El día que el abuelo murió ninguno de los siete lloraba, solo la abuela. Ella rezaba y contaba, mientras los hijos, a su lado, guardaban el mismo silencio del muerto. Idos, deambulaban por la funeraria, como si no hubiera espacio para ellos, con desasosiego, sin encontrarse entre ellos ni con nadie; como fantasmas, personajes que habitaban el limbo. 

 El día del entierro, tras la última palada de tierra, papá se quedó petrificado sobre la tumba, quieto, como estatua. Yo quise respetar su dolor y lo dejé un rato mientras todos se iban yendo. Mi padre como lápida erigida sobre la tumba de su padre, haciéndole de nombre y de epitafio, de fecha de nacimiento y de día de partida. 

—Se le metió un frío —fue lo primero que dijo la abuela cuando al otro día papá no pudo pararse de la cama. Un aparente resfriado que no marcaba fiebre en el termómetro pero sí le espelucaba los vellitos de los brazos y le hacía temblar las piernas.

Dos días después papá ya estaba en el campo, de nuevo, entre las vacas y el sembrado; con su silencio acentuado y un gris que le iba creciendo por dentro. 

—Mijo, cambie esa cara que el muerto ya no vuelve y a usted todavía le queda —le decía la abuela a papá. 

Pero a él se le iban congelando los gestos, siempre con la boca quieta como en línea recta, la nariz grisosa, y los ojos chiquitos, cada vez más perdidos entre las cejas y las ojeras. 

—Viejo condenado, tenía que metérsele al más sano, al más fuerte —decía la abuela viendo a papá tirado en la cama —Juvenal siempre fue el más juicioso, no tuve tiempo de decirle que no fuera pendejo. 

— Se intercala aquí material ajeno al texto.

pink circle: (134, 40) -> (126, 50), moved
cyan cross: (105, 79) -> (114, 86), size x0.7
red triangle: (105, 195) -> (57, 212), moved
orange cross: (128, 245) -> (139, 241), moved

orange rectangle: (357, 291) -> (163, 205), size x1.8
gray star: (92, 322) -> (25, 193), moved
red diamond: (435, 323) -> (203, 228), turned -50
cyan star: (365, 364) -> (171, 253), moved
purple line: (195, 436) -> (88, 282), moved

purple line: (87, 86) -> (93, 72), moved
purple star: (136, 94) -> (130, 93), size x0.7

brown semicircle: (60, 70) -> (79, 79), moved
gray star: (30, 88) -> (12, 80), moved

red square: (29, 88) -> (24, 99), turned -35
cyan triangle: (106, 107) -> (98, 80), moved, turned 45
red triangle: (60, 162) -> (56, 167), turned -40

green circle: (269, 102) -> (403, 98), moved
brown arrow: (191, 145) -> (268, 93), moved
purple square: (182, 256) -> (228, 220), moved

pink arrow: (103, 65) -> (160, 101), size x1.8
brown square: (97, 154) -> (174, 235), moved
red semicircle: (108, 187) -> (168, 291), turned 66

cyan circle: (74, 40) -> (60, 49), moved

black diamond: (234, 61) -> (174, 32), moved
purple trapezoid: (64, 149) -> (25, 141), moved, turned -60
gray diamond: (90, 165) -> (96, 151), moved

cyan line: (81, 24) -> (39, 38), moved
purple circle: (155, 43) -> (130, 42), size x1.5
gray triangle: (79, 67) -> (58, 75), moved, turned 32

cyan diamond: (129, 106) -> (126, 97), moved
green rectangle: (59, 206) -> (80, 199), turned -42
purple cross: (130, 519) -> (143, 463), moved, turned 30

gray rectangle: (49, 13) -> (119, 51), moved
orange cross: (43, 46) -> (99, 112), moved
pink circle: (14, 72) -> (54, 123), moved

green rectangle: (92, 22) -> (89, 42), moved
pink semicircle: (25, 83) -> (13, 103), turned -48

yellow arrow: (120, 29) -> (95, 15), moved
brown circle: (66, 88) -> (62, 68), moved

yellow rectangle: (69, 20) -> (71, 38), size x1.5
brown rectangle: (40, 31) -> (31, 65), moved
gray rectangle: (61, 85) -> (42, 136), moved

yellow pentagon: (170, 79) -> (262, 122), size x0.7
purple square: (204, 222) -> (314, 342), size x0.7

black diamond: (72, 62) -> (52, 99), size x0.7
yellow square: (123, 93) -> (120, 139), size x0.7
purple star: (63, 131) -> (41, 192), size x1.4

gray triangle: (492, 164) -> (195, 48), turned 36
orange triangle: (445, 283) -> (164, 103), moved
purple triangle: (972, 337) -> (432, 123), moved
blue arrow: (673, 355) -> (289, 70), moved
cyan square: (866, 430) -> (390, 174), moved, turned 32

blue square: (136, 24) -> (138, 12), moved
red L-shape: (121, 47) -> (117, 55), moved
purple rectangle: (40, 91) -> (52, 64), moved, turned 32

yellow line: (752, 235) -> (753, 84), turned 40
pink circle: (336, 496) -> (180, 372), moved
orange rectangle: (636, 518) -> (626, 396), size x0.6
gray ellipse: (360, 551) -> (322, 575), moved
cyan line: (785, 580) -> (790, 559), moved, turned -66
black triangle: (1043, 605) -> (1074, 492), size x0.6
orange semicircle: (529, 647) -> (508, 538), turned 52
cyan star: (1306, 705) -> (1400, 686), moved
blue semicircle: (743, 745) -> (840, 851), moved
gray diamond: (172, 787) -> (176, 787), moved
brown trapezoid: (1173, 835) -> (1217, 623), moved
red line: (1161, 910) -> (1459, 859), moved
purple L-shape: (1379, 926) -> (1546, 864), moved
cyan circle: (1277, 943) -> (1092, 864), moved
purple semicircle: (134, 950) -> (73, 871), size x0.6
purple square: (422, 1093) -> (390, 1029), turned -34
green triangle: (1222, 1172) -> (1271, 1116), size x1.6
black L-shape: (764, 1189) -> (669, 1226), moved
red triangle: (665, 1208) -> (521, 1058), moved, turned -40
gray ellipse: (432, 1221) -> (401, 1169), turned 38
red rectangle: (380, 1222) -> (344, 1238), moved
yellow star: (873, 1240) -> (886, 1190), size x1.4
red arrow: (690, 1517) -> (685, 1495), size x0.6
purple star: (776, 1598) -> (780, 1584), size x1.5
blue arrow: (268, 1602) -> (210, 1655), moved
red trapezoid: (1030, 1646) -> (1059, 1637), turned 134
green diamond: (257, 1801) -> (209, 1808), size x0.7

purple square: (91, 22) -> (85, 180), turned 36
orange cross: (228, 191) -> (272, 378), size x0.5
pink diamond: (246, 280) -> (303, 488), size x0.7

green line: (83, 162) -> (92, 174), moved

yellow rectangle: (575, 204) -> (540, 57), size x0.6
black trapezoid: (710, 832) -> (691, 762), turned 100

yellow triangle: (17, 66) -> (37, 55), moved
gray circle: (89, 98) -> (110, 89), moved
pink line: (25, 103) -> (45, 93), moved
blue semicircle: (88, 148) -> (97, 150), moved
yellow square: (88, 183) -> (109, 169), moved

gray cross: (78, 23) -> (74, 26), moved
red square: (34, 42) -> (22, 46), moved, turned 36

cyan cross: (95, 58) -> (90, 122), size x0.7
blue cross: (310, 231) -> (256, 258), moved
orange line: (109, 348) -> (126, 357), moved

Emplastes de marihuana, aceites de coca, los sobijos diarios de don Manuel, el vecino sobandero; nada, no había fórmula que mejorara a papá. Yo lo veía aquietarse, volverse momia. Dejábamos caer cucharaditas de caldo que duraban unos minutos apozadas entre los dientes, cubriendo su lengua. No volvió a hablar, no había palabras. Una especie de graznido seco se escapaba a veces de su garganta, un sonido lejano como de cerrojo sin aceitar que parecía desprenderse de las tripas. Cada vez más frío, como hielo de nevera vieja, seco. Yo pasaba las manos  por los brazos de papá y la piel se me quedaba pegada, me ardía en los dedos, me arrancaba trocitos de huellas que se perdían en el gris de sombra que le cubría más y más el cuerpo. Hasta el día en que mi viejo se volvió estatua, monumento, hombre tallado en piedra, hijo disecado y guardado en cámara de refrigeración. Han pasado unos meses, unos pocos en que no dejo de sentir una especie de viento que me comienza en el pecho y me sube por la tráquea hasta congelarme los mocos. No ha habido problema con mis piernas, ni con mis brazos; eso sí, han descubierto una pequeña arritmia, un huequito que no cierra en el ventrículo izquierdo, un soplo de aire congelado que se me está llevando la vida.